関税合意の肝は対米貿易黒字の米国還流
トランプ大統領(トランプ)は7月22日、日本と関税協議で合意したと発表しました。7月20日投開票の参議院選挙で自民党が惨敗し、石破首相は退任確実な情勢だったことから、トランプは死に体の石破首相とは交渉しないと予想されましたが、逆だったようです。死に体の石破首相だからこそ譲歩を引き出せるし、新しい政権となったらまた0からやり直しとなり、時間が掛かると考えたように思われます。その証拠に合意内容はそう米国に利益があるとは思えないものになっています。
日本側が負う具体的な義務は
・電気自動車(EV)よりも燃料電池車(FCV)を優遇している現行の購入補助金を見直す。
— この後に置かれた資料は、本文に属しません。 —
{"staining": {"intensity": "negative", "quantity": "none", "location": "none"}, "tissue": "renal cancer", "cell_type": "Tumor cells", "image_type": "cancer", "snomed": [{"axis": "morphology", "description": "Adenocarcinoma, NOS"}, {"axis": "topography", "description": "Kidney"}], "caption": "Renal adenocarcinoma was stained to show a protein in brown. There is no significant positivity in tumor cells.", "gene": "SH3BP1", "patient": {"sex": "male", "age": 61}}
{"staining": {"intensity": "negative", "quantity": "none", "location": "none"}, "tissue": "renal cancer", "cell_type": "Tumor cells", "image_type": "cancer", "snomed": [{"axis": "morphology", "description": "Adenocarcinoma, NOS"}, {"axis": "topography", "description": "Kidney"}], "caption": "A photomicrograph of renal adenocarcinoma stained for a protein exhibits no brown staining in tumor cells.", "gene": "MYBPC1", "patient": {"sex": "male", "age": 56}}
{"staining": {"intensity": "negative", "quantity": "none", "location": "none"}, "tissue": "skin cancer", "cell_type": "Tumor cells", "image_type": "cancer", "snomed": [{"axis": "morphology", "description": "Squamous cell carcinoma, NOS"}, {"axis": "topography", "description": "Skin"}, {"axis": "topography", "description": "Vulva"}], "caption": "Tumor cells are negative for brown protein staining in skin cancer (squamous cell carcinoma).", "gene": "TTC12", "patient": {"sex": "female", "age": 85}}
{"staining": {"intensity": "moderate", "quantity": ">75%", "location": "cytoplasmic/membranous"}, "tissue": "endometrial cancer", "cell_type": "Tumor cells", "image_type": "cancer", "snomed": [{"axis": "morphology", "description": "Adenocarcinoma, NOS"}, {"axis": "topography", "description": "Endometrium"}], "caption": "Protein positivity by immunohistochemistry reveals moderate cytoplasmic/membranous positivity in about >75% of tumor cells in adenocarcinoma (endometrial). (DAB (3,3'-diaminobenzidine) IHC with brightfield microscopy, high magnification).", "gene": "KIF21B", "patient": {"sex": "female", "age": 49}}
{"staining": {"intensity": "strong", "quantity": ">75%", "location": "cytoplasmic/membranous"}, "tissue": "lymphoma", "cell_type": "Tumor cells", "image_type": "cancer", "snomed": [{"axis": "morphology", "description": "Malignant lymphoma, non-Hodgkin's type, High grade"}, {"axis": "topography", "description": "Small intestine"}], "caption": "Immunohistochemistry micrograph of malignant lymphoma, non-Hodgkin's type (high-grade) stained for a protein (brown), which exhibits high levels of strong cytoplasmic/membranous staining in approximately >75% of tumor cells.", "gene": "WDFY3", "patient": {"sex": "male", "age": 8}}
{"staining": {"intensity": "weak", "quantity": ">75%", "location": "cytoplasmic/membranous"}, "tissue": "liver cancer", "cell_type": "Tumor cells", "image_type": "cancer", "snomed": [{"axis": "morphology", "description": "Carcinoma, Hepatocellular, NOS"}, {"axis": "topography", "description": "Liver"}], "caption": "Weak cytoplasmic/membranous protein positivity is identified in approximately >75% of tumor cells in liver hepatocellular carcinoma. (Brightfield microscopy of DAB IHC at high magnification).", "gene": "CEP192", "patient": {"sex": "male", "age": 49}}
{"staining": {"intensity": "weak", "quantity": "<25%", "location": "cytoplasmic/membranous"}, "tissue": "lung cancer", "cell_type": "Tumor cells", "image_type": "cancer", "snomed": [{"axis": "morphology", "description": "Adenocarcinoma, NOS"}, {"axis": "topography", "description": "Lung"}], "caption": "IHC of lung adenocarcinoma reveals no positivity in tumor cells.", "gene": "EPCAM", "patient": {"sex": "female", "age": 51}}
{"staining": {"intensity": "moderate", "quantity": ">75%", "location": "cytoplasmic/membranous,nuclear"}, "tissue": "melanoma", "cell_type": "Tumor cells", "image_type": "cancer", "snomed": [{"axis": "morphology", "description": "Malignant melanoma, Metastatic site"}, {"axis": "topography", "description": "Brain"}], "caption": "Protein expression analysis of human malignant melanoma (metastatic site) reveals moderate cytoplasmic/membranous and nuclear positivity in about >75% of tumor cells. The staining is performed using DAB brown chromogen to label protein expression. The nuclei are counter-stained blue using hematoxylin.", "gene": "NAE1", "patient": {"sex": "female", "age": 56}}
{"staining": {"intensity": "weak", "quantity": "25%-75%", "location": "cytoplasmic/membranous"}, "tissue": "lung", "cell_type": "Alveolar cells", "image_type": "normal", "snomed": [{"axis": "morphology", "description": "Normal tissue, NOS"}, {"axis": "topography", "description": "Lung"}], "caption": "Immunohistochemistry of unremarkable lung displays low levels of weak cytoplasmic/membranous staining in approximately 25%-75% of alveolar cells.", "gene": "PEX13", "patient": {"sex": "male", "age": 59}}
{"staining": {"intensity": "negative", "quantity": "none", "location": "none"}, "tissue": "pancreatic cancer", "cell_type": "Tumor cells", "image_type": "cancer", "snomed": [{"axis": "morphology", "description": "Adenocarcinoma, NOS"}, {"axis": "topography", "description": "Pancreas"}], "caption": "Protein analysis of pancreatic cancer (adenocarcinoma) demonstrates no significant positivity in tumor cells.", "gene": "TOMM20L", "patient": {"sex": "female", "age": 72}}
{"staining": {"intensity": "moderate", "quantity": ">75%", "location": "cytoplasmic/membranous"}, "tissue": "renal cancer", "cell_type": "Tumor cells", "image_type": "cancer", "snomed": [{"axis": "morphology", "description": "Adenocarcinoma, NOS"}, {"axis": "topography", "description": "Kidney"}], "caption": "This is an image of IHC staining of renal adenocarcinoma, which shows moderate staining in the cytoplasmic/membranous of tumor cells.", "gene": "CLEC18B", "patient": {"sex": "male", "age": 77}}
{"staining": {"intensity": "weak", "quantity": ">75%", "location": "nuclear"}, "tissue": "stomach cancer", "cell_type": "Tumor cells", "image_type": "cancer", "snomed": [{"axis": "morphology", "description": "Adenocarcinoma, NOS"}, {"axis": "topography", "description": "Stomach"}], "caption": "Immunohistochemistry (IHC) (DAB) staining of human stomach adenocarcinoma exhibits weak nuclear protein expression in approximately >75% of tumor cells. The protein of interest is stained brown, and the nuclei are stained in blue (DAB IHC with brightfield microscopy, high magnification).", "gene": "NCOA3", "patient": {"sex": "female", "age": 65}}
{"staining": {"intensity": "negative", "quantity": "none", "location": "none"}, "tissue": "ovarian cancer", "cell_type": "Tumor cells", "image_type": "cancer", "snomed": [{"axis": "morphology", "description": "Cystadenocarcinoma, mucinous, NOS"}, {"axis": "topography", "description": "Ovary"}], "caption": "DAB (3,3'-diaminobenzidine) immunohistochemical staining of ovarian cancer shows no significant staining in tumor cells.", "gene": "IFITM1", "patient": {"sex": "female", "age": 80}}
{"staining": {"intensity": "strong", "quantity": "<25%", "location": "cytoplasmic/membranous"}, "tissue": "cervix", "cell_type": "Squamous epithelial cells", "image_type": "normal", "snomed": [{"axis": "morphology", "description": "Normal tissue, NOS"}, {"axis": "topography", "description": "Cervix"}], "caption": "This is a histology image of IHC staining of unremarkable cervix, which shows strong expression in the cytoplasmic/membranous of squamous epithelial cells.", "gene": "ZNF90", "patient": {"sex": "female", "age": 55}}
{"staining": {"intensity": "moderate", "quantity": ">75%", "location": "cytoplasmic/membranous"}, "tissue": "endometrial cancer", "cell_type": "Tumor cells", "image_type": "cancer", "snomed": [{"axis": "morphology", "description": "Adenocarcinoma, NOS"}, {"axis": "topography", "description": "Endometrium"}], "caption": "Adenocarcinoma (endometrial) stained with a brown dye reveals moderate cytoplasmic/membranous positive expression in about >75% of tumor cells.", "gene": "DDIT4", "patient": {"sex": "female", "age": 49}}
・安全性を確保した米メーカー製の乗用車を追加試験なしで受け入れる。
・大豆やトウモロコシなどの農産品、半導体、航空機の購入を拡大する。
・米国産米を関税ゼロのミニマムアクセス米の枠内で優先購入する。
などであり、金額ベースで米国からの輸入が増えるのはせいぜい1~2兆円ではないでしょうか。これで関税が25%から15%に下がったら、円安を考えれば車の輸出でも十分に利益が出ます。
どうも米国の狙いは日本が米国の求めに応じて行う5,500億㌦(約80兆円)の投融資にありそうです。これについてラトニック商務長官は、米国がプロジェクトを決めたら日本側は資金を拠出(融資)し、利益は米国9,日本1の割合となると述べています。これについて赤沢大臣は、それは日本側が1割出資した場合であり様々なケースがあり得ると述べています。5,500億㌦は、日本の年間の対米貿易黒字約8兆円(2024年度)の10年分であり、「日本が輸入拡大して貿易黒字を解消しないのなら、米国への輸出で得た利益を米国に還流せよ」と言うわけです。考え方として有りだと思われます。米国が考えているプロジェクトは米国の経済安全保障上米国内での生産が求められる製品に関するものと思われ、「日本が資金を拠出すれば利益の1割は日本にやるから日本にもメリットがあるよ」という理屈のように思われます。この発想の背景には日本製鉄のUSスチール買収があり、鉄と同じく経済安全保障上米国内生産が求められるけれど米国メーカーが衰退し日本メーカーが優位性を持っている製品(産業)について、日本に資金と技術を出させようとするものように思われます。経済安全保障上重要な産業であることから失敗は少なく、日本企業が米国に進出するとすれば有望な事業と言えます。従って日本としてはこの資金を今後とも有望であり続ける米国市場への日本企業の進出を支援するためのものと考えれば有効なお金の使い方になると思われます。ただし関税が25%から15%に下がったとは言え大幅な引き上げには変わりなく、今後対米黒字は急減することが見込まれることから、昨年の対米黒字約8兆円をベースとした10年分の金額である5,500億㌦(約80兆円)は明らかに不合理な金額であり、2,000~3,000億㌦=約30~40兆円が妥当な金額のように思われます。